-------- PROVIDED INFORMATION

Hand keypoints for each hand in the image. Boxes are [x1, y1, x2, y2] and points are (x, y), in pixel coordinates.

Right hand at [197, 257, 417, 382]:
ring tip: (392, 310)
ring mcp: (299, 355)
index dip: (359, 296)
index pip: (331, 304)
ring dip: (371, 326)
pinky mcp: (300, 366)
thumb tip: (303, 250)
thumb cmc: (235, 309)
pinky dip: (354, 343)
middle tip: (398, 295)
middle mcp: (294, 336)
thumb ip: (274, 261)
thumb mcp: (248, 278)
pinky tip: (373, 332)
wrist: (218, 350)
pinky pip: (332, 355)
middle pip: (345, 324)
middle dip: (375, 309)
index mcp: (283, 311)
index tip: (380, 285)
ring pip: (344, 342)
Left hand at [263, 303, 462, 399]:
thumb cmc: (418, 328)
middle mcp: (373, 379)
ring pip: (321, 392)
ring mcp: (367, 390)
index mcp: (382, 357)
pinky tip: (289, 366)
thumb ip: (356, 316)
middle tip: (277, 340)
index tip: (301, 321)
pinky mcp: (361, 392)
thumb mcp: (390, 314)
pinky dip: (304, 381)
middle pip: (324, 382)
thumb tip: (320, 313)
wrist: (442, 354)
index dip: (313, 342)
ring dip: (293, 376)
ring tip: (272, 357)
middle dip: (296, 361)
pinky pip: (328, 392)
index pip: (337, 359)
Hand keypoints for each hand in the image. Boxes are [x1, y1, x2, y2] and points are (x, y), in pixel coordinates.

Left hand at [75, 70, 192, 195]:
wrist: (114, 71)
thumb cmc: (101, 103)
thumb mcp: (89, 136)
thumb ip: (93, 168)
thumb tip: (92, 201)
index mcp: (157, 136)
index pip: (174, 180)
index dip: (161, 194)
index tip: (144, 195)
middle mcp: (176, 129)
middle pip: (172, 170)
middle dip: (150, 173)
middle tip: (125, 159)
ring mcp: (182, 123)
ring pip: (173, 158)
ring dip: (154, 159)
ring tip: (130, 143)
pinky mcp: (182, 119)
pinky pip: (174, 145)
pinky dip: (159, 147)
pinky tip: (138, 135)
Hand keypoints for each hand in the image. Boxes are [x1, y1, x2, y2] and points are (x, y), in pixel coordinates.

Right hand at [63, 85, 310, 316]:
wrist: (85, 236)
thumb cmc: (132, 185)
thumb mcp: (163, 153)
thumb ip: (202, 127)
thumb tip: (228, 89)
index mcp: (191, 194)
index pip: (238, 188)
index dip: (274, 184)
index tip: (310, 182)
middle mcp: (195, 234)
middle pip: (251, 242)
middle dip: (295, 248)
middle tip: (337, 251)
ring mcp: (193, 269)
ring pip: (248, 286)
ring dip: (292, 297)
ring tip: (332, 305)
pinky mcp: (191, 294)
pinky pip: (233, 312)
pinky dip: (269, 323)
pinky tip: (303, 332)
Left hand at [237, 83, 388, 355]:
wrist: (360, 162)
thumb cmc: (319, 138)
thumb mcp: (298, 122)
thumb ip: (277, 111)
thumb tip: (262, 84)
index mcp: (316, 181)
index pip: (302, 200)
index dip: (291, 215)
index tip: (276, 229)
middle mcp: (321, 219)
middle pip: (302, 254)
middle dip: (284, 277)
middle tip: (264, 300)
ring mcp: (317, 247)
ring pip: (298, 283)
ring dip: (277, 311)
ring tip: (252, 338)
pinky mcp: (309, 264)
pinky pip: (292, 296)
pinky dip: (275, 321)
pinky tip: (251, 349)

----------------

### WHAT IS REQUIRED:
Repeat the data exactly. Leave nothing out.

### TASK RESPONSE:
Hand keypoints for each hand in the image. Boxes are [x1, y1, x2, y2] and points are (x, y), in pixel coordinates.

Right hand at [197, 257, 417, 382]:
ring tip: (392, 310)
ring mcp: (299, 355)
index dip: (359, 296)
index pip: (331, 304)
ring dip: (371, 326)
pinky mcp: (300, 366)
thumb tip: (303, 250)
thumb cmc: (235, 309)
pinky dip: (354, 343)
middle tip: (398, 295)
middle mcp: (294, 336)
thumb ip: (274, 261)
thumb mcp: (248, 278)
pinky tip: (373, 332)
wrist: (218, 350)
pinky pip: (332, 355)
middle pip: (345, 324)
middle dip: (375, 309)
index mcp: (283, 311)
index tip: (380, 285)
ring pip: (344, 342)
Left hand at [263, 303, 462, 399]:
thumb cmc: (418, 328)
middle mcp: (373, 379)
ring pip: (321, 392)
ring mcp: (367, 390)
index mcp: (382, 357)
pinky tip: (289, 366)
thumb ip: (356, 316)
middle tip: (277, 340)
index tip: (301, 321)
pinky mcp: (361, 392)
thumb mcp: (390, 314)
pinky dip: (304, 381)
middle pip: (324, 382)
thumb tip: (320, 313)
wrist: (442, 354)
index dip: (313, 342)
ring dip: (293, 376)
ring tip: (272, 357)
middle dip: (296, 361)
pinky pip: (328, 392)
index pip: (337, 359)
Hand keypoints for each hand in the image. Boxes are [x1, y1, x2, y2] and points are (x, y), in pixel coordinates.

Left hand at [75, 70, 192, 195]:
wrist: (114, 71)
thumb cmc: (101, 103)
thumb mcp: (89, 136)
thumb ip: (93, 168)
thumb tip: (92, 201)
index mcp: (157, 136)
index pip: (174, 180)
index dip: (161, 194)
index tip: (144, 195)
middle mcp: (176, 129)
middle pip: (172, 170)
middle dip: (150, 173)
middle tip: (125, 159)
ring mcp: (182, 123)
ring pip: (173, 158)
ring dip: (154, 159)
ring tip: (130, 143)
pinky mcp: (182, 119)
pinky pip: (174, 145)
pinky dip: (159, 147)
pinky tip: (138, 135)
Hand keypoints for each hand in the image. Boxes are [x1, y1, x2, y2] and points are (x, y), in pixel coordinates.

Right hand at [63, 85, 310, 316]:
wrist: (85, 236)
thumb cmc: (132, 185)
thumb mcp: (163, 153)
thumb ip: (202, 127)
thumb tip: (228, 89)
index mcp: (191, 194)
index pip: (238, 188)
index dip: (274, 184)
index tip: (310, 182)
middle mcp: (195, 234)
middle pip: (251, 242)
middle dip: (295, 248)
middle tip: (337, 251)
ring mcp: (193, 269)
ring pip: (248, 286)
ring dip: (292, 297)
ring tip: (332, 305)
pinky mcp: (191, 294)
pinky pip: (233, 312)
pinky dip: (269, 323)
pinky tip: (303, 332)
Left hand at [237, 83, 388, 355]:
wrist: (360, 162)
thumb cmc: (319, 138)
thumb mcp: (298, 122)
thumb ip: (277, 111)
thumb tip: (262, 84)
index mcp: (316, 181)
index pip: (302, 200)
index dip: (291, 215)
index tip: (276, 229)
middle mcp: (321, 219)
middle pip: (302, 254)
middle dip: (284, 277)
middle tip: (264, 300)
ring mcp: (317, 247)
ring pip: (298, 283)
ring dip: (277, 311)
ring tip: (252, 338)
pinky mcp: (309, 264)
pinky pip: (292, 296)
pinky dip: (275, 321)
pinky tip: (251, 349)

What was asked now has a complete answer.